The biggest concern among small-company senior executives is the difficulty of passing on rising costs to customers, according to a new survey by Merrill Lynch.
Merrill polled CEOs, CFOs, and COOs at 168 companies with market capitalizations between $88 million and $2.4 billion (as of December 2004). About 21 percent of respondents — nearly twice as many as in the first quarter of 2005 — said that pricing pressures would be a major issue for their businesses during the next 12 months. And 40 percent cited pricing as their primary tool for addressing competition in 2006, compared with 35 percent a year earlier.
The survey also found that 29 percent of respondents cited labor costs, rather than commodities, as the greatest threat to operating margins during the next 12 months, an increase of 7 percentage points compared with the first quarter of 2005. Commodity prices remain a concern, but the number of executives who identified them as a major worry rose only slightly. Merrill also reported that participants are worried about rises in benefit and health-insurance costs, indicating that “margins may come under further pressure as we progress through 2006.”
When leaders of small companies are not worrying about costs, increasing market share remains a key goal; in fact, it is the primary goal of 59 percent, compared with 50 percent in the first quarter of last year. A majority of survey participants expect to achieve this growth organically rather than through M&A, Merrill reported.

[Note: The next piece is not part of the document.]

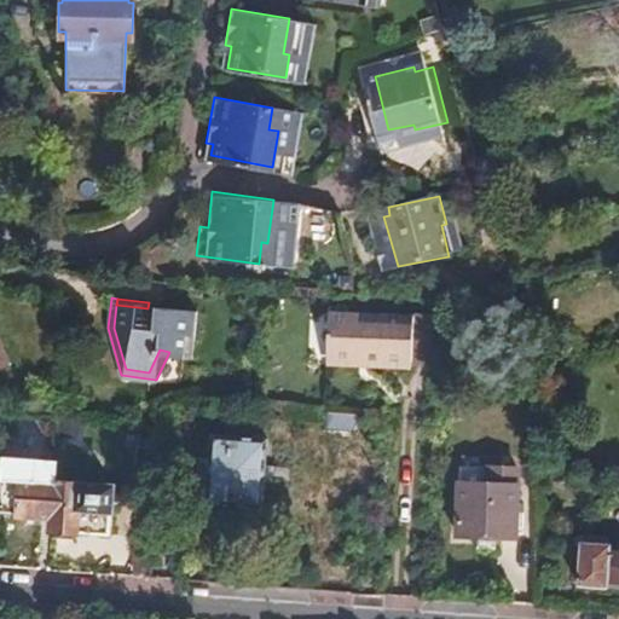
[(148,308),(116,305),(114,328),(126,369),(149,372),(160,350),(169,352),(185,353),(189,331),(197,333),(200,308),(149,302),(148,308)]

Despite the surge in short-term rates over the past year-and-a-half or so, 40 percent of respondents said they believe credit terms have improved. Only 7 percent cited funding availability as a primary challenge for growth in the next 12 months.
As for what these companies plan to do with borrowed money, 38 percent expect that M&A will be the biggest driver of their financing needs in 2006, especially in the capital-goods and financial sectors.